La política social y sus modos también conllevan una carga simbólica sobre cómo el Estado y la sociedad ve y trata a las personas a las que busca beneficiar. Un ejemplo ilustrativo es el Bono por Logro Escolar que entrega hasta unos 60 mil pesos a las familias pertenecientes al 30% más vulnerable, cuyos niños tienen notas que los ubican en el 30% de mayor rendimiento de sus respectivas promociones.

Este beneficio es un ejemplo de un sesgo que existe en la sociedad, y que se refleja en la política social, de asimilar el éxito únicamente a buenas decisiones y a la responsabilidad personal, minimizando el rol de otros factores contextuales. El bono busca invitar a los escolares a esforzarse y ser dedicados. Por algo el bono también se conoce como el Bono al Esfuerzo Escolar.

Pero a la vez desmerece a los niños y jóvenes que no han sido igualmente exitosos en su rendimiento escolar, pues implícitamente se entiende que no lo son por no haberse esforzado lo suficiente o porque ellos y/o sus familias no han tomado las decisiones correctas. Y si ese niño o joven vive en un ambiente de violencia, ¿se espera que obtenga el mismo aprendizaje? ¿Su esfuerzo, dificultado por el contexto, vale menos?

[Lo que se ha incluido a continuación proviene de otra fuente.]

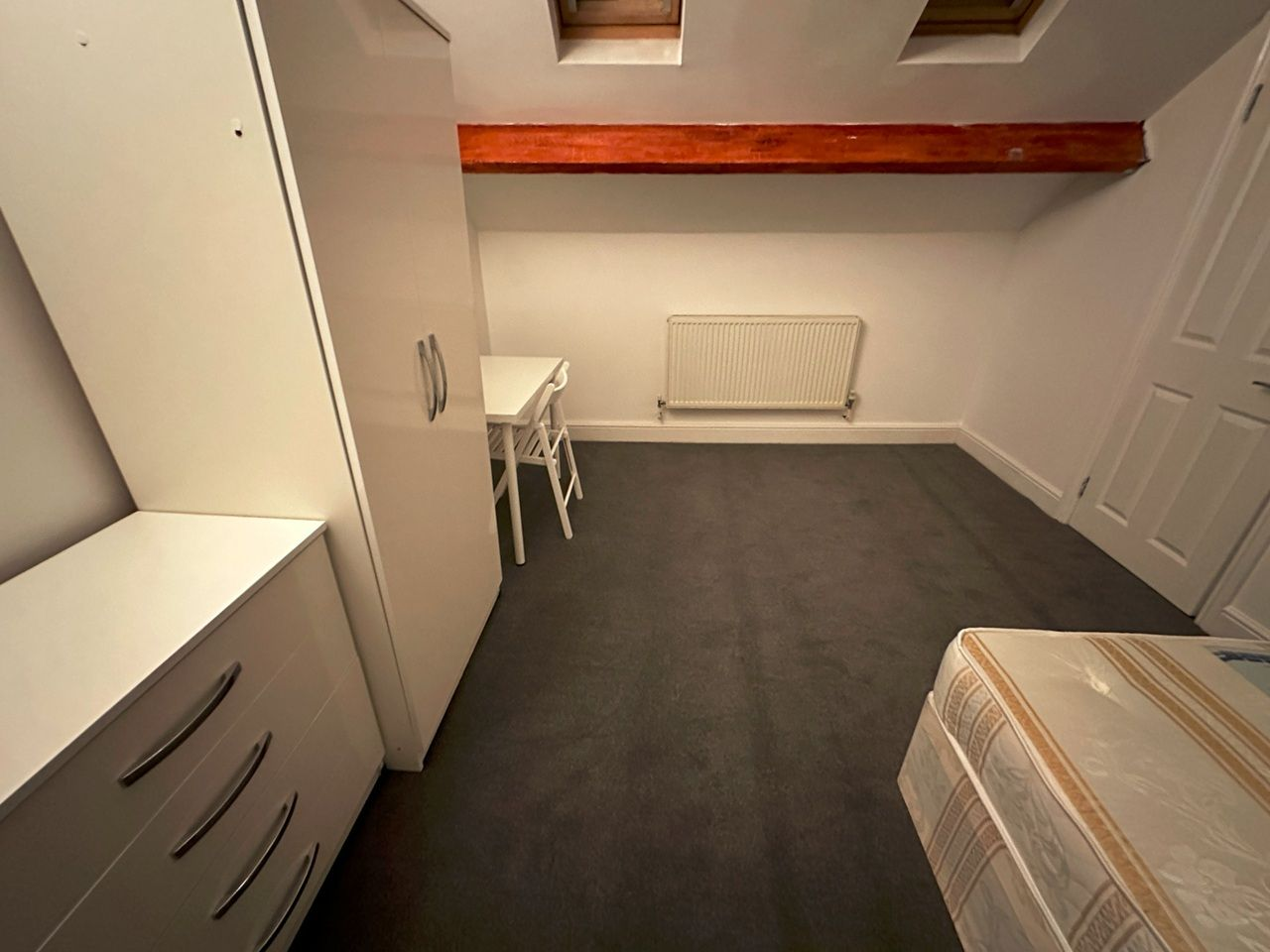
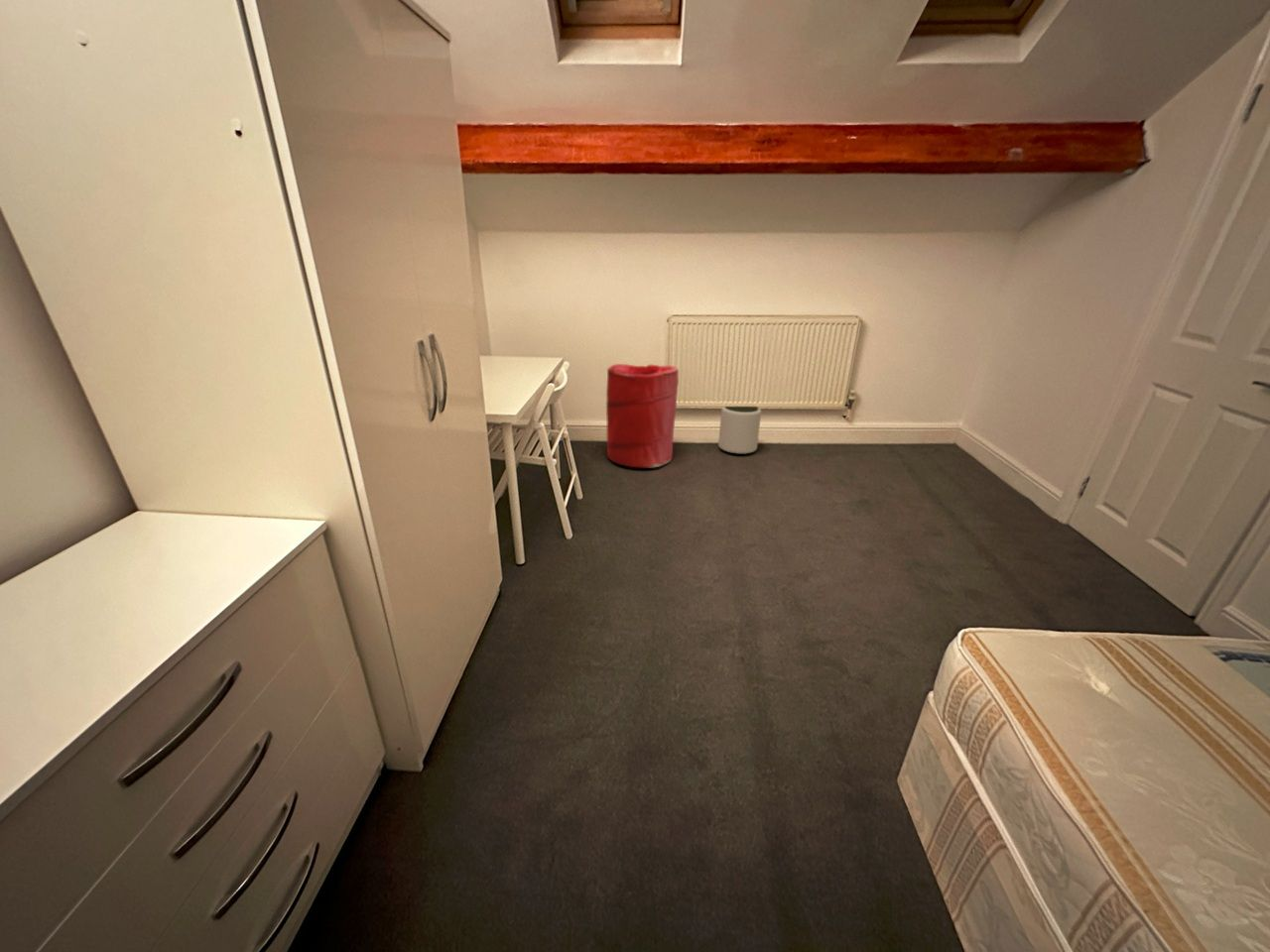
+ plant pot [717,406,762,455]
+ laundry hamper [605,363,680,468]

A los malos tratos se agrega la percepción de escasos espacios de participación. El estudio Voces de la Pobreza de la Fundación Superación Pobreza da cuenta de cómo las personas en situación de pobreza, más que asistencia, demandan una oportunidad de participar en las decisiones que afectan sus propias vidas.

No es que no haya mecanismos. La Ley 20.500 sobre Asociaciones y Participación Ciudadana en la Gestión Pública, promulgada en el año 2011, creó espacios de participación obligatorios en distintas instancias de lo público. Pero, en la práctica, estos no funcionan en la etapa de definición de prioridades, en la formulación y diseño de las políticas o en su evaluación. Más bien tienen un carácter consultivo, cuando las decisiones ya están tomadas.

De este modo, la escasa posibilidad de participar e incidir se expresa como una percepción de invisibilidad de las personas por parte del Estado y de poca capacidad de producir cambios a partir de la acción propia.

En resumen, los malestares tienen dimensiones subjetivas que no hay que dejar de atender. Asimismo, los estudios citados aquí, junto a muchos otros, sugieren que no es que no se supiera que existía este descontento. Quizá no se le dio la suficiente importancia. O tal vez se pensó que las recetas de los años 1990 seguían siendo válidas para hoy.

En los diálogos que vendrán no podremos soslayar que la discriminación y el menoscabo no solo suceden entre ciudadanos de una sociedad marcada por diferencias de clase, sino que también suceden en la interacción con el Estado. Ello es particularmente preocupante siendo el Estado el que debe garantizar igual dignidad entre los ciudadanos. Permitir una participación real e incidente puede ser un camino que ayude a comenzar a reparar estos malestares.